15. Bolos berkedok healing

34 12 3
                                    

Alih-alih duduk di ruang kelas dengan tenang, lalu mengerjakan tugas-tugas yang diberikan. Dipta, Wendy, Very dan Mumun malah menghabiskan harinya dengan duduk dikursi pojok kafe yang dikelola abangnya Very. Bukan kabur dari kewajibannya sebagai mahasiswa. Mumun bilang, sekali-kali healing untuk menjernihkan pikiran juga diperlukan.
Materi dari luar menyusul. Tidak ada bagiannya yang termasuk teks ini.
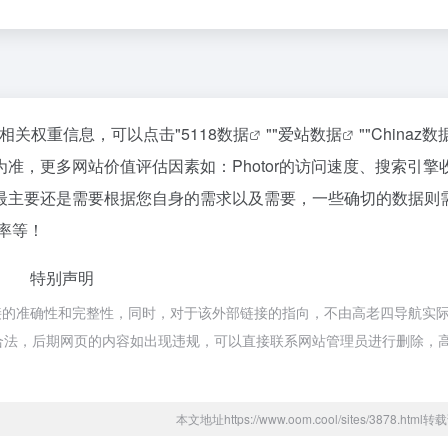
站的相关权重信息，可以点击"
5118数据
""
爱站数据
""
Chinaz数
准，更多网站价值评估因素如：Photor的访问速度、搜索引擎
最主要还是需要根据您自身的需求以及需要，一些确切的数据则
出率等！
特别声明
链接的准确性和完整性，同时，对于该外部链接的指向，不由高老四导航实
属于合规合法，后期网页的内容如出现违规，可以直接联系网站管理员进行删除，
本文地址https://www.oom.cool/sites/3878.htm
Pagi setengah siang itu cuaca di daerah Pulo Gadung lumayan cerah. Suhu yang relatif normal membuat siapa saja akan merasa nyaman untuk beraktivitas. Sekedar duduk diteras menikmati secangkir kopi juga bisa menjadi referensi. Atau keluar naik sepeda motor dengan kecepatan sedang, keliling Jakarta juga bisa menjadi pilihan. Jika tidak ada kegiatan tentunya.

Alunan lagu yang akhir-akhir ini sedang hits dikalangan anak galau Indonesia tengah berputar menggema seisi kafe. Memberikan setidaknya sedikit nuansa galau ala anak-anak semester akhir yang stress karena skripsian.

Dipta menenggak satu gelas es cappucino yang masih penuh. Sekali-kali menatap intens teman-teman yang tengah asyik mengobrol, meski yang dibicarakan sangatlah tidak berfaedah. Bahkan kucing oren milik Mas Jun tukang kebun di kampus yang dikabarkan tengah mengandungpun tak luput dari perbincangan mereka.

"Kasian banget hamil diluar nikah," celetuk Wendy sembari melahap satu potong siomay isi daging dengan cocolan saus tomat.

"Lu kali yang hamilin," sahut Mumun ditengah aktivitasnya mengirim tugas yang deadline-nya hari ini.

Wendy melotot, "Sekate-kate tu mulut kalo ngomong. Gue gini-gini masih doyan yang bener yee."

"Masih doyan kok jomblo terus," balas Very yang sedari tadi berkutat dengan game nya.

"Gue tuh nggak jomblo!!" bantahnya dengan tatapan yang sedikit nyalang.

"Tapi?" sahut Dipta yang tengah mengambil es batu yang sudah mengecil dari gelasnya.

"Memilih untuk sendiri."

"Emang apa bedanya?" tanya Dipta.

"Kalo jomblo itu nasib ... kalo memilih sendiri itu pilihan namanya," jelasnya.

Wendy memang digadang-gadang sudah jomblo akut. Usut punya usut, atas informasi yang Mumun terima dari mata-mata dikampus, Wendy bukan jomblo hanya saja dia menjadi laki-laki gagal move on dari pacar pertamanya waktu kelas satu SMP. Cinta monyet yang sesungguhnya. Padahal menurut informasi yang memutuskan hubungan adalah dirinya sendiri, tapi yang terlanjur gagal move on juga dirinya.

"Lu mah takdir berkedok pilihan," sindir Mumun.

"Lu lu pada kok jadi ngebully gue sih?" Wendy mendengus kesal melihat situasi yang tidak memihak padanya.

"Muka lo pantes soalnya kalo dibully apalagi dikasih sianida," canda Very.

Wendy berdecak kesal, "Kok lu tega banget siii...."

"Nggak usah drama!! jijik gue," ketus Mumun melihat ekspresi Wendy yang sok melas.

"Gue punya info penting!!" lanjutnya berusaha mengalihkan pembicaraan. Ketiganya sontak menatap laki-laki yang tengah mengenakan hoddie itu dengan sangat intens.

Perasaan Dipta berubah menjadi tidak enak.

"Tukang cilok yang di SPBU punya menu baru!!"

"SPBU mana yang lu maksut anjirr ... SPBU banyak banget disini," Ucap Wendy. Dipta dan Very merasa jengah, tau apa yang akan temannya itu katakan.

"Jalan Basuki Rahmad. Sekarang udah ada telur puyuhnya anjirrr," jawabnya.

"Serius? berapaan?" tanya Wendy antusias.

"Yang puyuh dua rebu doang, murah banget kan?"

Wendy mengangguk, "Anterin gue ntar ya beli."

Dipta hanya terkekeh kecil dengan tingkah kedua temannya ini. Yang satu oon yang satu lemot. Mereka adalah perpaduan yang sangat pas sama seperti martabak manis rasa coklat dan kacang.